Your assignment – Judge whether each of the following statements agrees with the Firebird excerpt below, answering yes or no and quoting the deciding words of the excerpt: 1. The rear bumper was among the salvageable parts. 2. The back seat and dashboard came through the crash unharmed. 3. The owner paid $1,200 for the car in 1980.

Listing the parts that were salvageable was easier than listing the things that were broken: The chrome wheels. The left-front fender and driver’s door and window. The grille and headlights. The P-O-N-T-I-A-C between the tail lights. The rear bumper. The engine and transmission.

The rest of it was crushed. Even the back seat and the dashboard showed the effects of the crash.

Man, that’s tragic. Oh, I found a picture online of a similar, green, 1969 Firebird. Here’s what it might have looked like before the crash:

firebird

Grant Hamilton

  3 Responses to “Firetruck stops, drops and rolls — right on top of classic Firebird”

  1. Painful.

  2. I personally don’t understand dropping that much money on a car, but I cringed the entire time I read this.

  3. I agree — it’s kind of a shocking number at first. But then I started thinking about it. He paid $1,200 for it in 1980 (great deal, by the way) and estimates $40,000 since then. But that’s $40,000 spread over nearly thirty years, so he’s only spending like $1,200 a year on it, every year.

    Heck, I wish I spent that little on my car!

    Now, he could be low-balling the number because he doesn’t want to believe that he’s actually spent closer to $60,000 or even $80,000 on it over the years, but even $80,000 over thirty years is only $225 a month. Pretty sweet car payment on a real classic.

Records provided –
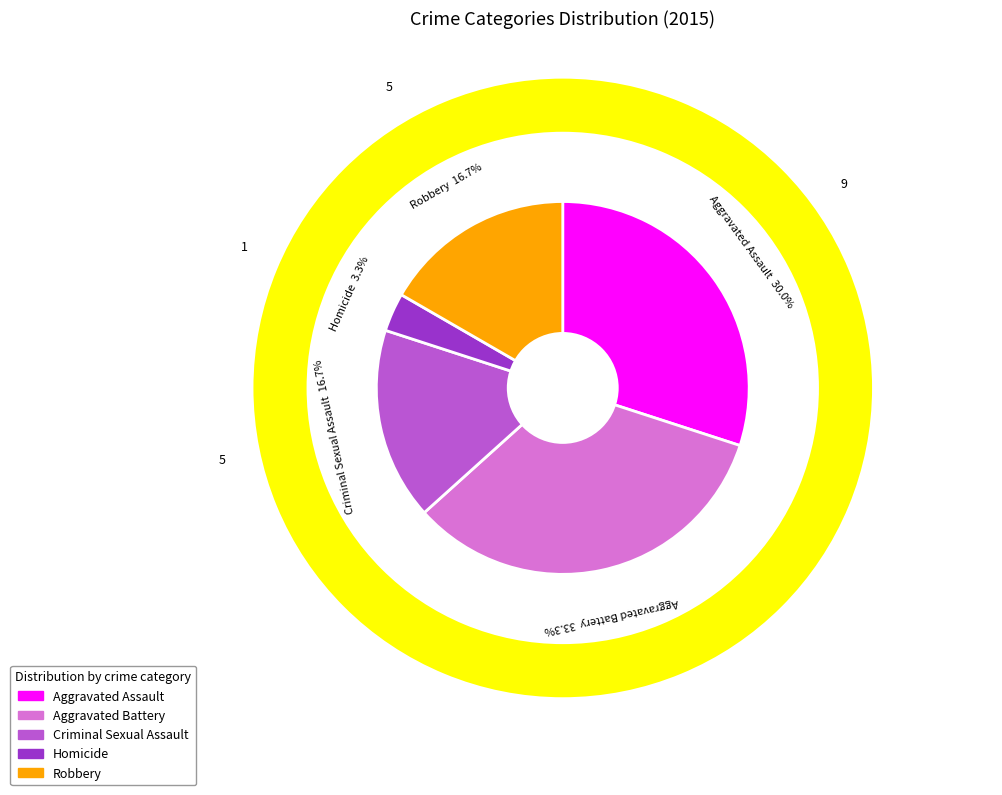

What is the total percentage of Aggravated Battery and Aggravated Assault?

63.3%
* * *
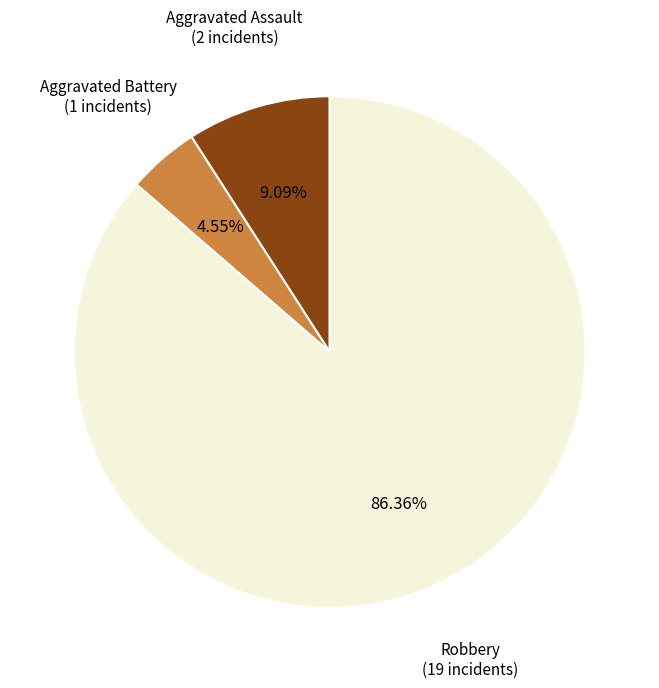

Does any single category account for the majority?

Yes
==
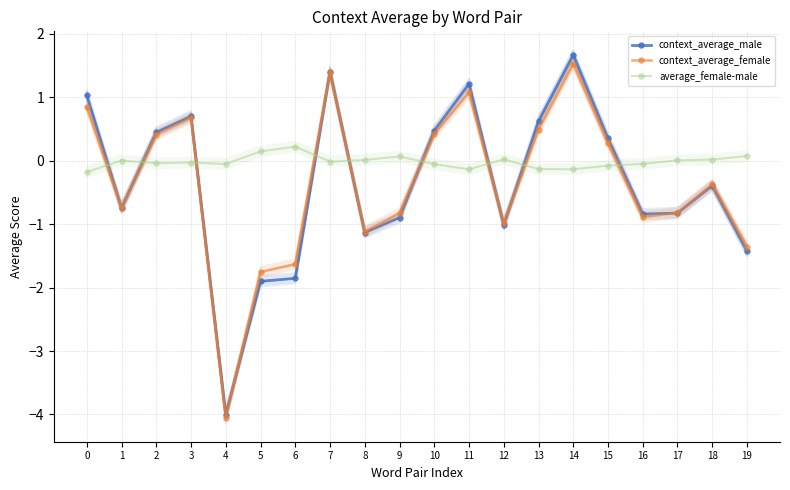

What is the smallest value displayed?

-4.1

Worked solution –
1. Yes: "Listing the parts that were salvageable was easier than listing the things that were broken" … "The rear bumper."
2. No: "Even the back seat and the dashboard showed the effects of the crash."
3. Yes: "He paid $1,200 for it in 1980"